Sapient Capital, an Indianapolis-based registered investment advisor with over $23 billion in assets under supervision, has brought on board Joshua Mandelbaum as a partner and wealth advisor, joining from J.P. Morgan Private Bank, where he managed over $1 billion in client assets.
The move marks what Sapient is touting as a recruitment drive for private wealth advisors, following last week’s announcement that it had hired former UBS recruiter David Larado to head its recruitment and retention efforts. Larado said Mandelbaum had been in conversation with the firm before he joined, but he’s the kind of advisor the firm expects to keep drawing.
“He is growth-forward and looking to build something with his client base here,” Larado said.
Sapient was founded in 2023 by three former Stifel advisors, James Knall, Jeffrey Cohen and Thomas Pence. In 2024, it appointed CEO James Rooney, who had previously led Corient Capital, which was acquired by Toronto-based CI Financial in 2022. Sapient is majority-owned by employees, with a minority stake held by the private equity firm Lee Equity Partners.

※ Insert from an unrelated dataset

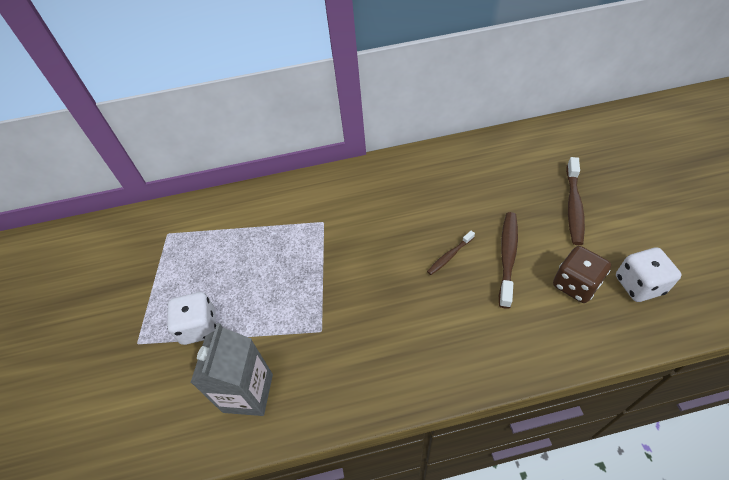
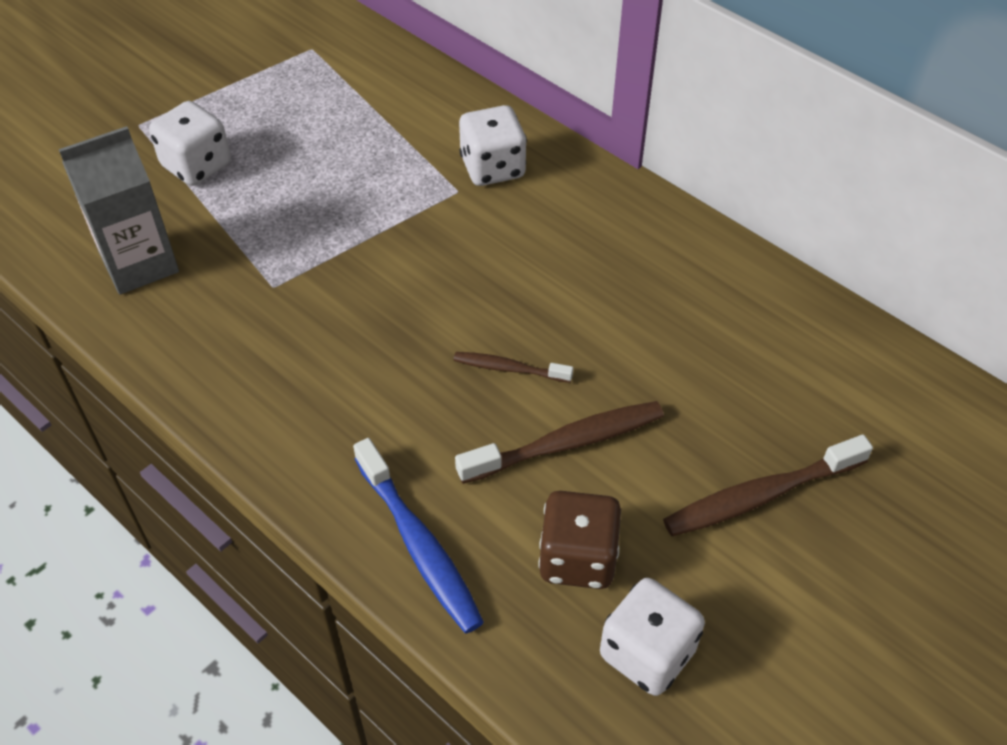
camera: 50 degrees right, 0 degrees up
none -> blue toothbrush [353,438,484,634]
none -> white dice [459,105,527,186]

Mandelbaum will be based in Sapient’s New York office, but noted in the announcement he would reconnect with his “roots in the Midwest” with the Indianapolis-based firm. Mandelbaum had been with J.P. Morgan for 17 years as a private banker and investment specialist, having joined the firm after graduating from Indiana University in 2008.
Larado joined Sapient after 19 years at UBS. During his tenure, he was the architect of the firm’s advisor retirement programs, worked on its family office solution, and most recently helped rebuild its advisor recruiting team.
At Sapient, Larado said he will be doing advisor recruiting as well as M&A work among RIAs. He made the move in part because he sees the migration from wirehouses to the independent channel continuing to gain momentum in the coming years.
“The independent channel 10 years ago is unrecognizable from what it is today,” he said. “I’m a believer that this trend will continue to have momentum as firms and offerings evolve, and our ability as independents will help us stand out from wirehouses.”
He’s also a believer in the upper high-net-worth client segment and pointed to Sapient’s work in alternative investments and family office-type services to continue fostering this type of client.
The firm’s family office services team is staffed with alumni from Morgan Stanley, Northern Trust, BMO and Goldman Sachs Ayco. Its alternative investment platform is led by Karim Khairallah, who specialized in alternatives at Oaktree Capital Management, General Atlantic Partners and J.P. Morgan Capital.
Sapient’s most recent Form ADV shows that 614 of its clients are considered high-net-worth, which means they either have more than $2.2 million in net assets excluding their primary residence or have more than $1.1 million being managed by the RIA. Another 290 clients do not fall in this category.
The firm’s primary custodian is BNY Pershing.
Stifel filed a complaint against Sapient’s founders after launch, accusing them of anti-competitive behavior when they brought almost their entire team over to the RIA from the independent broker/dealer. The case was moved to FINRA arbitration, where the regulatory body dismissed the charges and fined Stifel $7 million in attorneys’ fees.